My temper boils like a cauldron inside me. I pick up my wine glass and throw it at the wall, causing it to shatter into tiny pieces. “Amy wasn’t pregnant, I was!” I scream as I crumple to the ground. “It was me on the phone with Nico, not Amy!”
Cole
I lean back and pull my aching arm up to my chest as I stare at Evie. She’s slipped into my room, shut the door behind her and then just stood and stared at me without moving or speaking for the last few minutes.
It’s been ten days since the crash, which means it’s been six days since Nico died, and this is the first time she’s visited me. It’s obvious she hasn’t washed her hair, the bags under her eyes are as dark as the night sky and her clothes are hanging off her thin frame. She’s heartbroken, grief-stricken and terrified. It’s written all over her face. But there’s something else too . . . something darker is lingering in the depths of her eyes.
“How’re you?” I ask.
“How do you think I am?” she snaps, her voice heavy with the hatred that her eyes are projecting.

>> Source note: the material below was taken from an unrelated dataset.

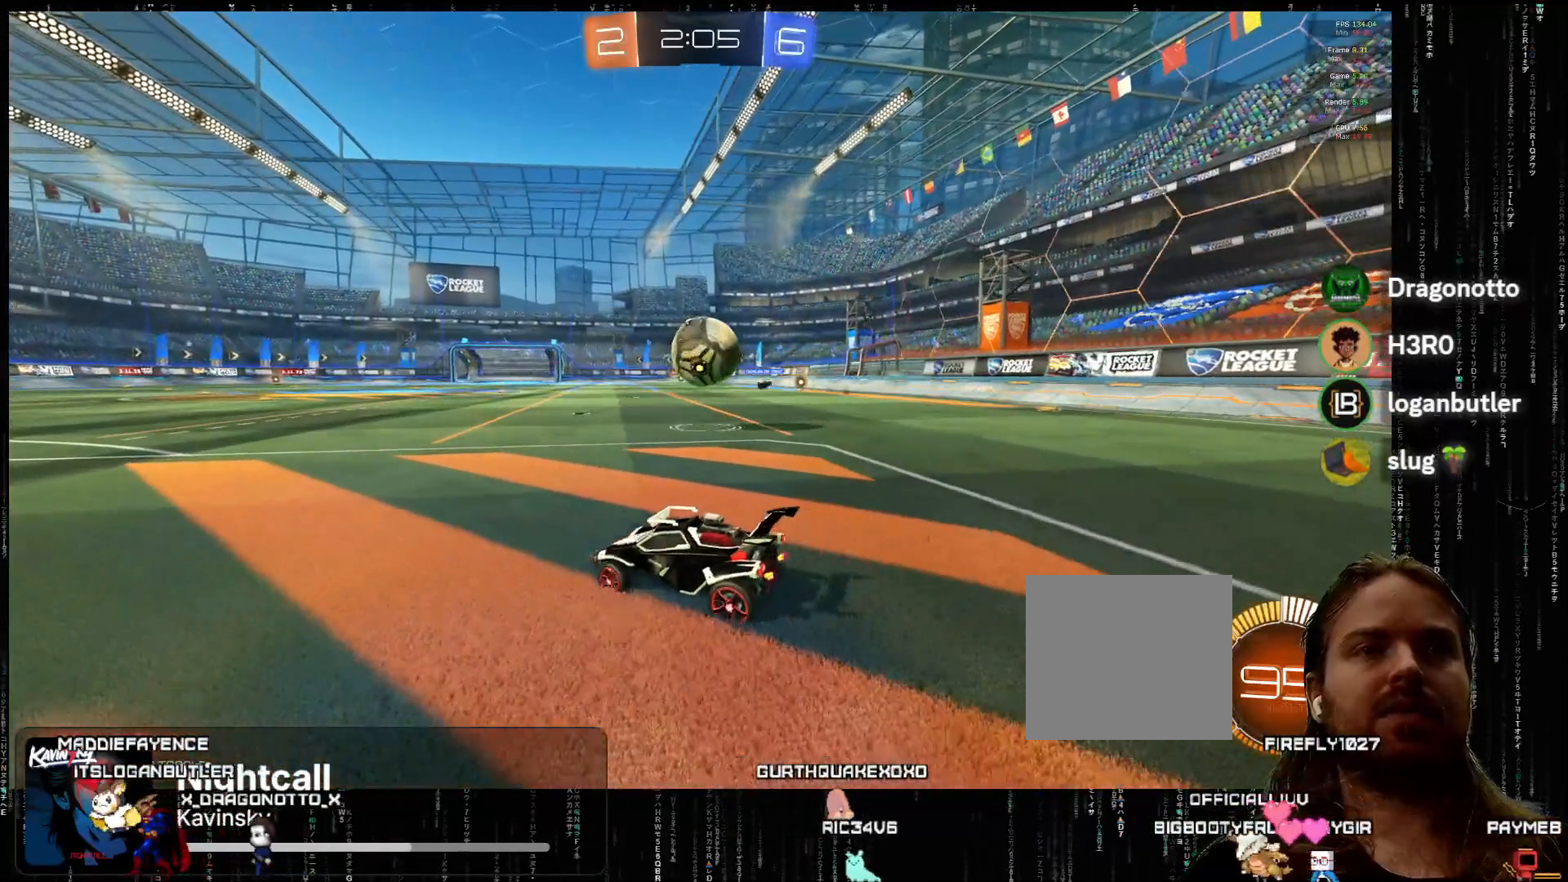
{"buttons": ["A", "R2"], "left_stick": "center", "events": [[133, "left_stick", "center"], [383, "R2", "down"], [400, "A", "down"]]}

Now I know why she’s here. I clear my throat and try to sit up straighter. “I’m sorry about Nico,” I whisper.
Evie joins her hands in front of her and bows her head. “I came in here to say three things to you, Cole.”
“Let me say something first,” I say quickly, because I know this is it. This is the only chance she’s going to give me.
Evie shakes her head. “There are no words that can ever make up for what you’ve done.”
“I love you,” I tell her. “I love with you all my heart, and I’ll never stop loving you. Ever. No matter what you think of me, or what you’re about to say to me, that won’t change. You need to understand that, Evie.”
“So, the three things I want to say to you,” she continues, completely ignoring me. “I don’t want to hear from you and I don’t want to see you. As far as I’m concerned, you died in the crash. Stay away from me and stay away from my mum.”
Before I can say anything back to her or tell her I love her one more time, she spins on her heels and barges out of the room.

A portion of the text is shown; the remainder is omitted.